§ **What this task involves**
Please tally the lines below that contain the word "down" and reply with the total alone.

§ **Raw data**

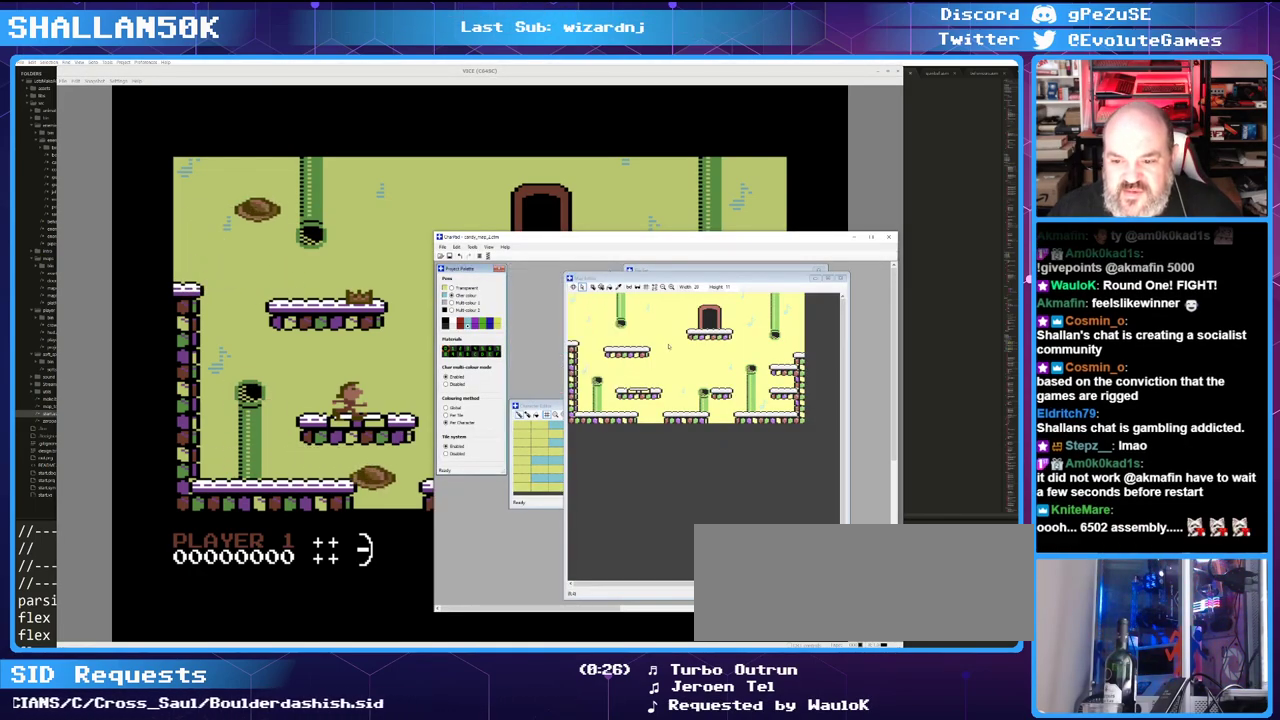
Gameplay with keyboard and mouse; each line is a JSON object with the keys and mouse buttons held at the frame after it. "events" lists presses ("down") and releases ("up") of "0", "1", "2", "3", "4", "5", "6", "7", "8", "9", "alt_l", "alt_r", "backspace", "caps_lock", "ctrl", "down", "equals", "escape", "f1", "f10", "f11", "f12", "f2", "f3", "f4", "f5", "f6", "f7", "f8", "f9", "left", "minus", "right", "shift", "space", "super", "tab", "tilde", "up" and "mouse_mb4" between this image and that frame as [ms after this image, input, new state], when the widget could be followed in between. "mouse_mb4" = the "mb4" button of the "mouse" list. No other keys are recorded. Mouse movement is not recorded.
{"keys": ["ctrl"], "mouse": [], "events": [[316, "ctrl", "down"]]}
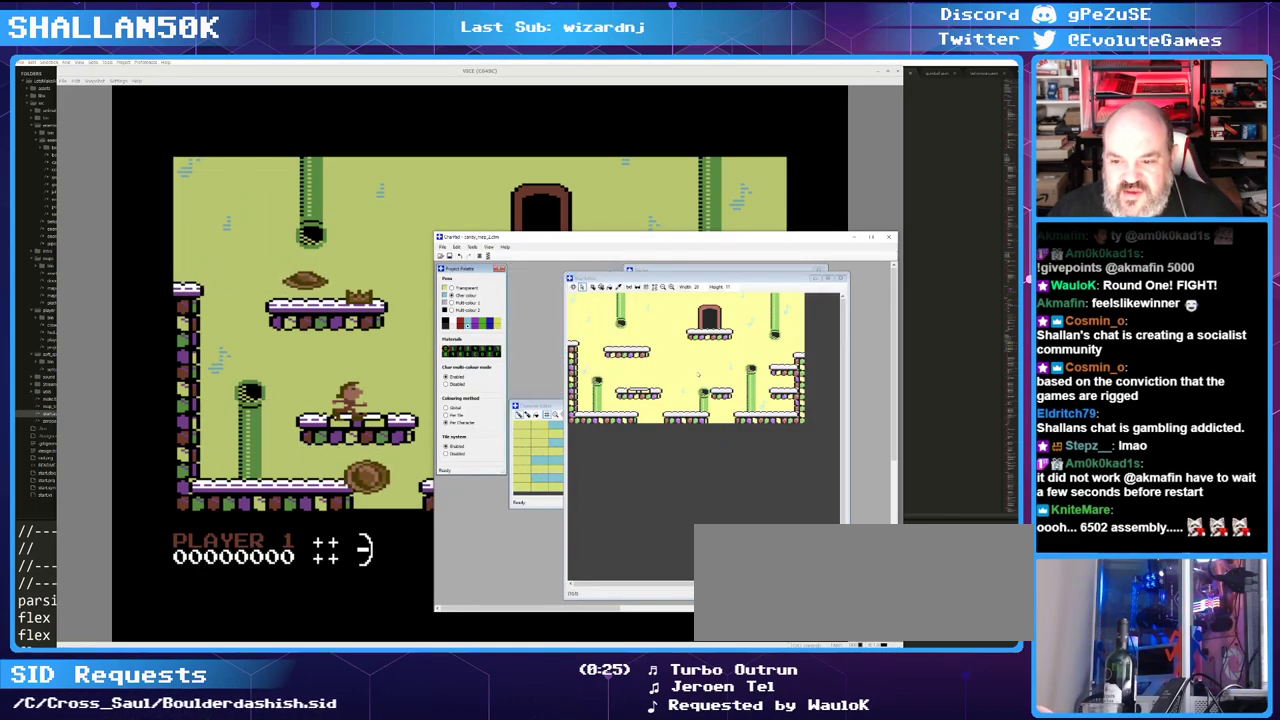
{"keys": ["ctrl"], "mouse": [], "events": []}
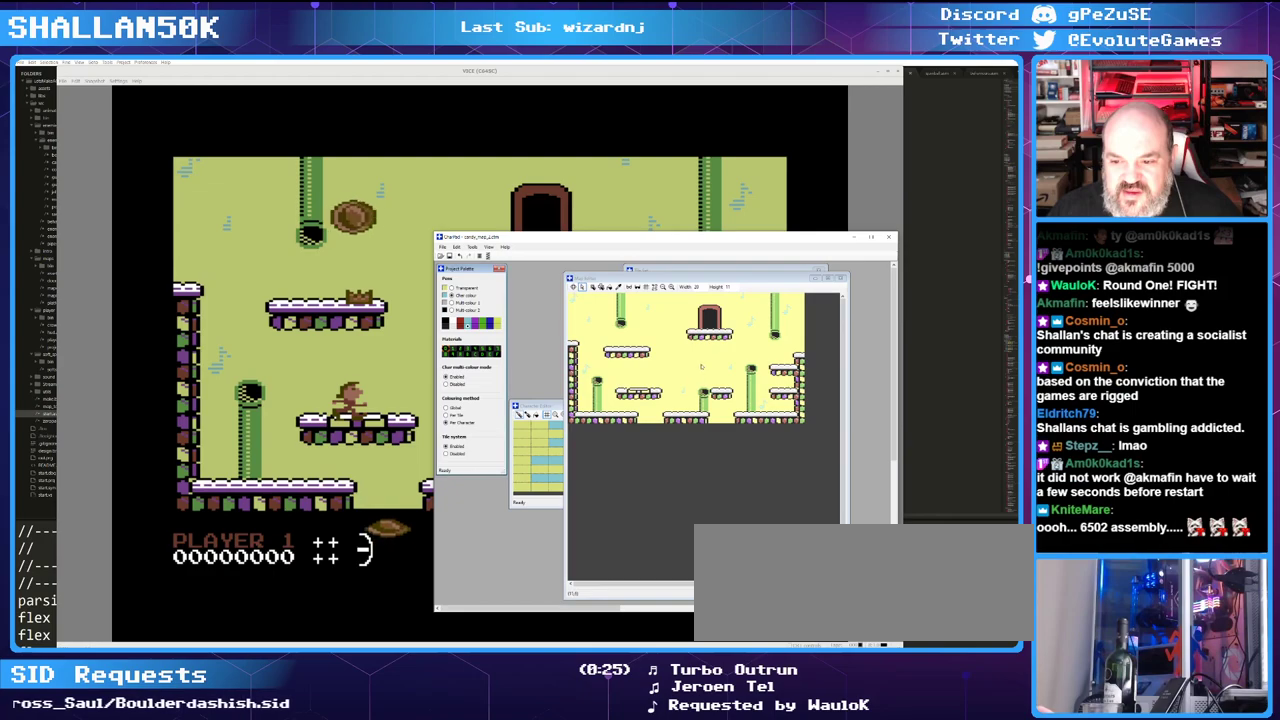
{"keys": [], "mouse": [], "events": [[16, "ctrl", "up"]]}
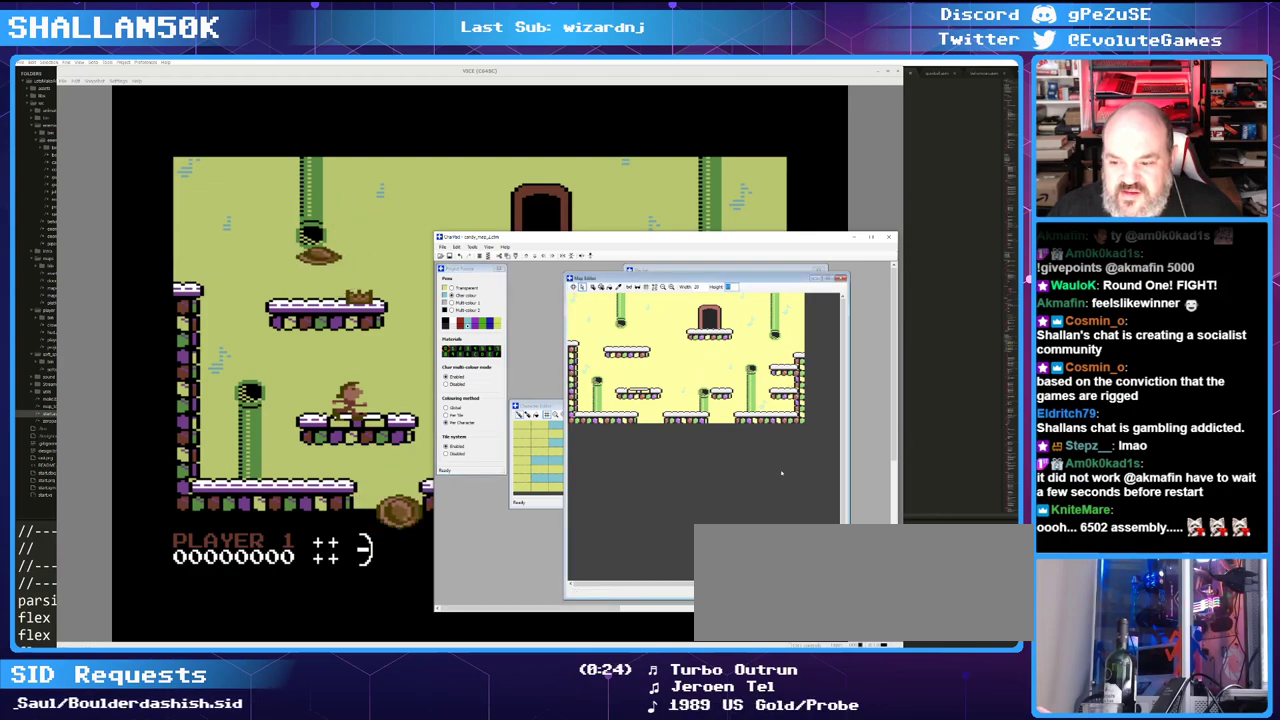
{"keys": ["ctrl"], "mouse": [], "events": [[33, "ctrl", "down"]]}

§ **Solution for this task**
3